By the time I was home again the house hummed with stillness. Mum would be back by five, and my sister some time in the evening. I opened the fridge and regarded its contents, like if I stared long enough the food my disappear on its own.

A yogurt cup sat on the top shelf, undisturbed since Mum brought it home yesterday. I grabbed a teaspoon and sat down with it at the bench, peeling the lid back and dipping the spoon in, letting my taste buds recognise the cold tangy sweetness on my tongue before spitting it into the sink. The guilt burrowed in immediately, bitterly familiar, crawling from thoughts in my head that berated greed and settling in my stomach, but it was better this way. Safer.

Down the hallway, my room in its place, I watched the figure in the mirror as she turned to the side and lifted up the front of her shirt, stepped closer, inspected her stomach, and dug fingers into the softness of her skin.
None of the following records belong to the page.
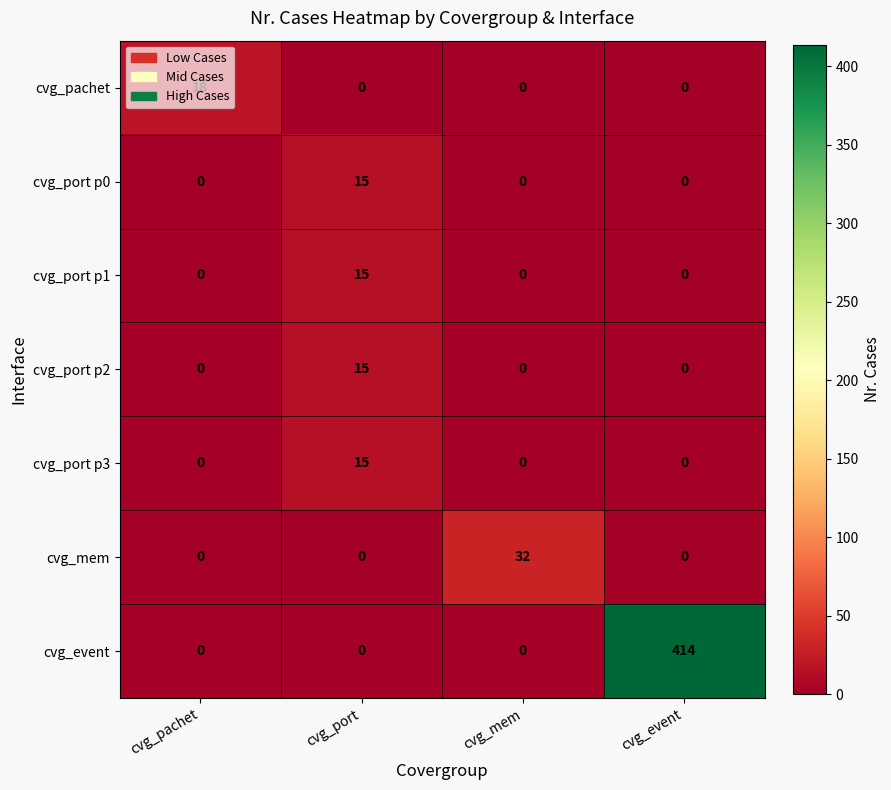

True or false: cvg_port p0 has a value of 7 at cvg_port.

False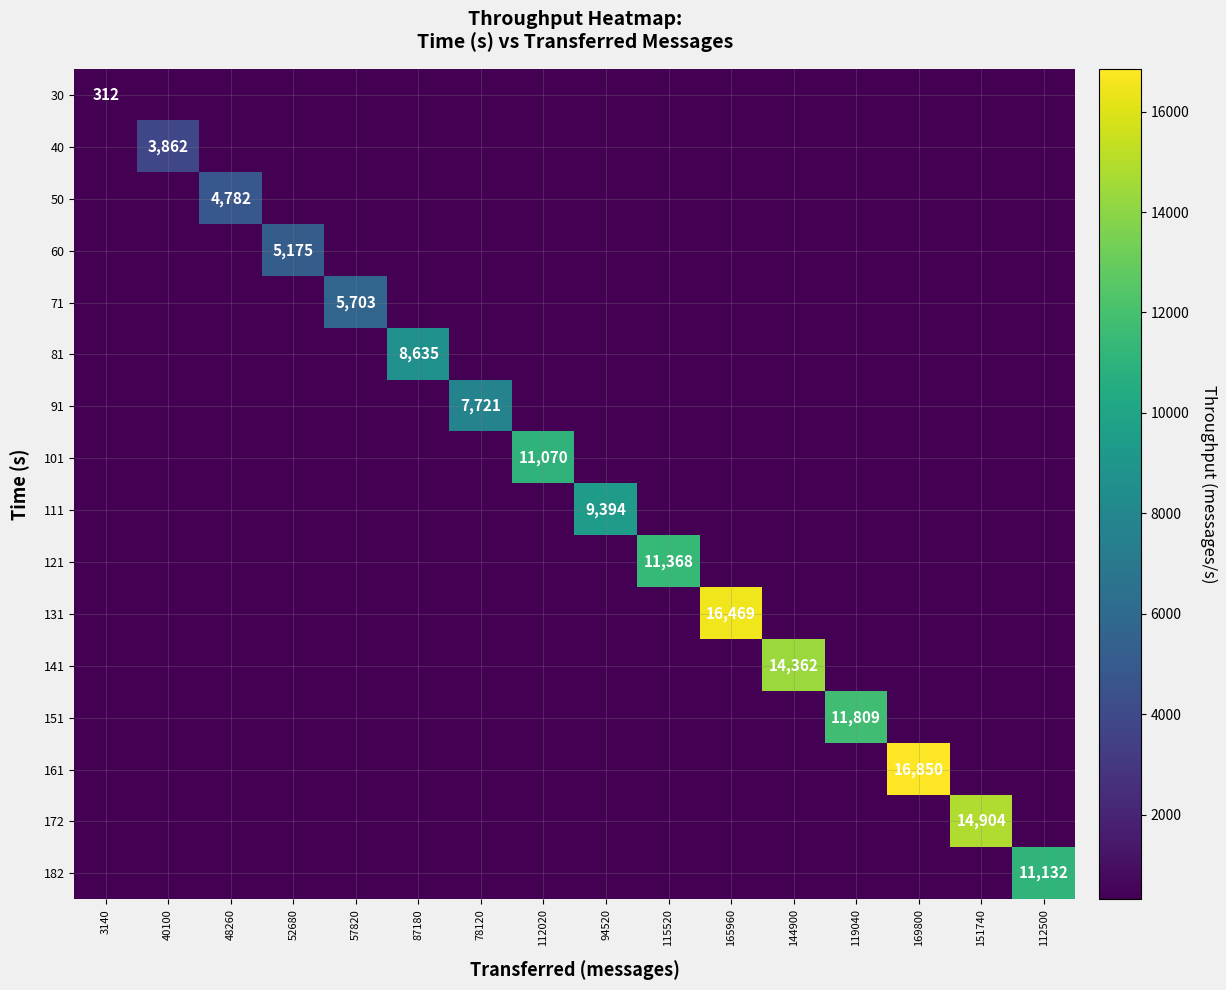

Rank the series by their maximum value, from highest to lowest.

161, 131, 172, 141, 151, 121, 182, 101, 111, 81, 91, 71, 60, 50, 40, 30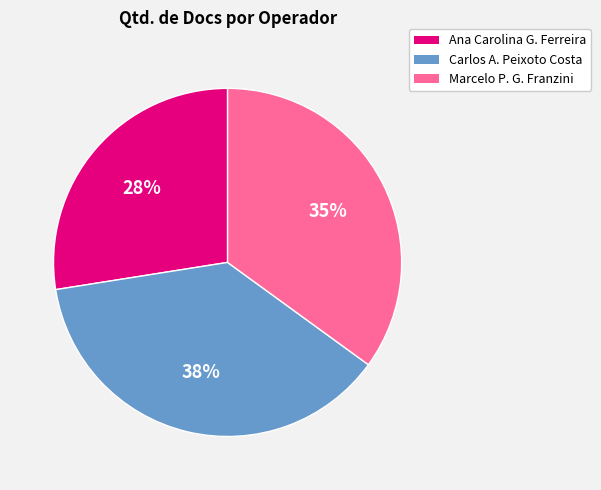

Is the sum of Marcelo P. G. Franzini and Ana Carolina G. Ferreira greater than half?

Yes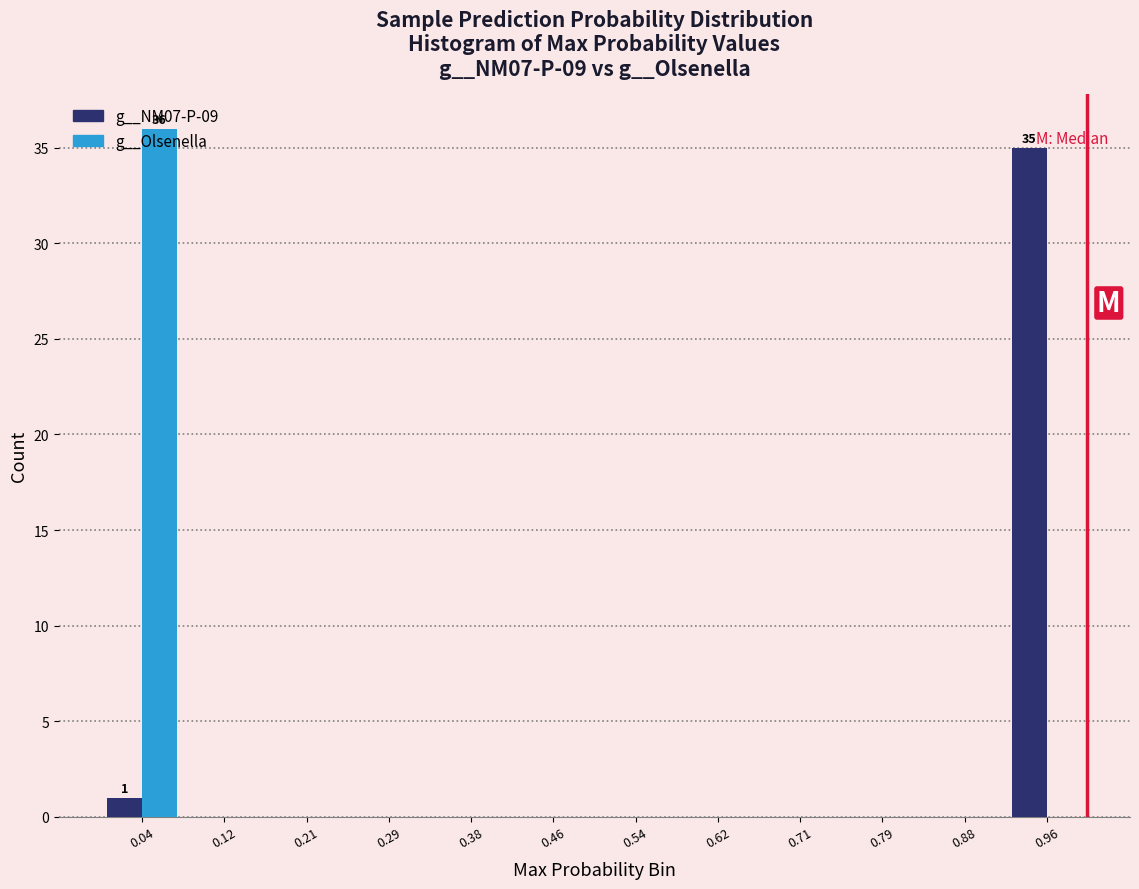

In the g__NM07-P-09 series, which range on the x-axis has the tallest bar?

0.92 to 1.00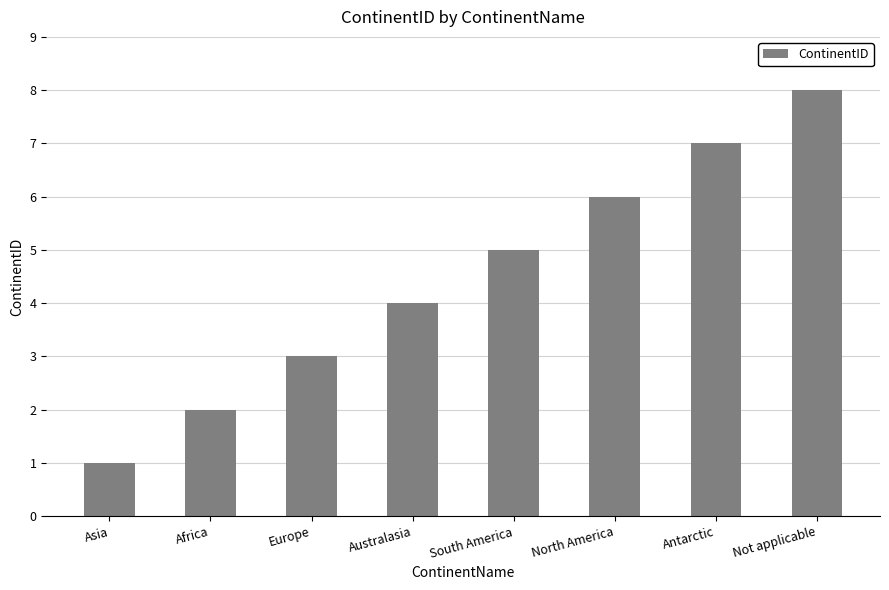

Where is the data nearest to the value 4?

Australasia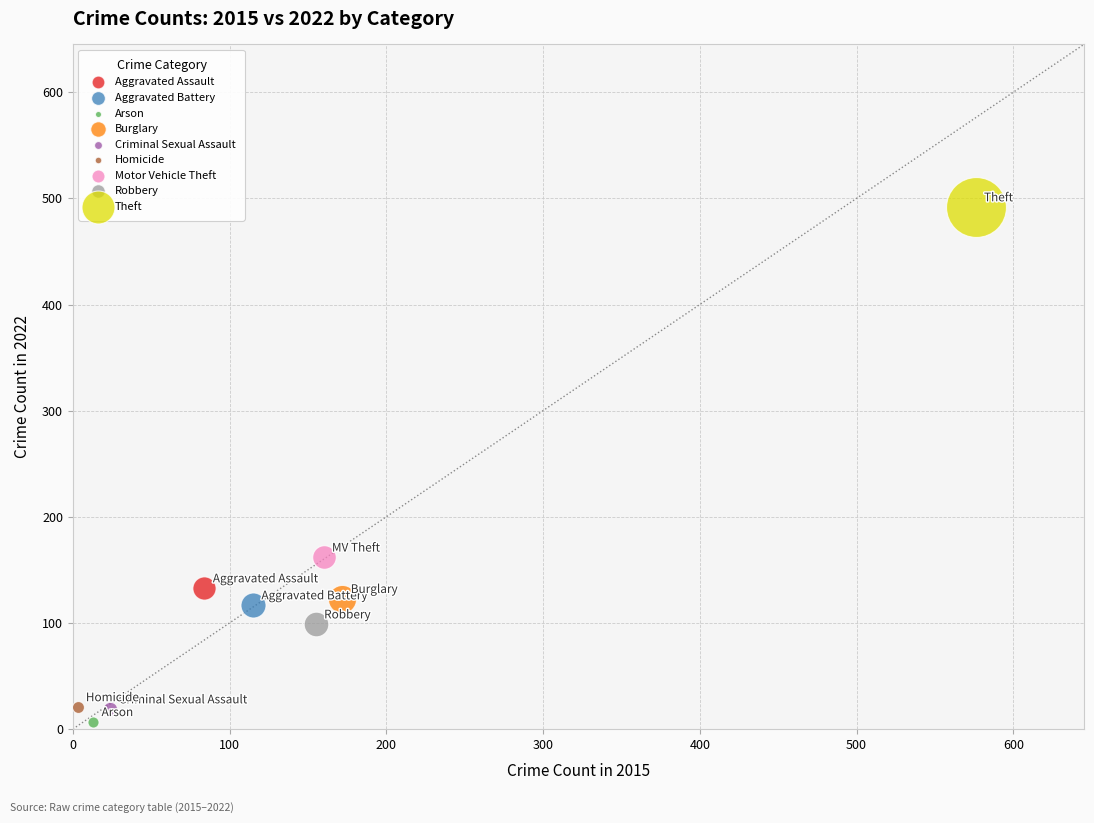

What are all the series names shown in the legend?

Aggravated Assault, Aggravated Battery, Arson, Burglary, Criminal Sexual Assault, Homicide, Motor Vehicle Theft, Robbery, Theft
I stared longer, measuring, calculating, punishing. My stomach, the tops of my thighs and sides of my arms—none of it belonged to me. This body was a mould carved without my permission.

The yogurt cup was still on the counter. I thought about it sitting there, a half-empty crime scene I couldn’t erase. I wanted my mum, but she couldn’t understand this. I wanted Dad or a god to beg and weep to. Someone to understand and tell me all I had done myself could be fixed. Instead, I stared at my hands, at the faint indents on my fingers where I’d dug too hard into my skin. The marks faded fast. Nothing lasted, not even the pain I tried inflicting on myself.

I wasn’t better. The thought arose violently, hurtfully. My body looked healthy but my mind was right back where I started. I had never left that room in the ward, not really. Soon it would be December, and then, somehow, another year was gone. New year, same old me. Same mindless girl dressing herself up as a woman and hoping that if she spoke the right way, straightened her hair enough, and hid the ugly pieces of her body behind fabric, the world might not see her as disgustingly as she saw herself.

The clock in the hall ticked on. I let it.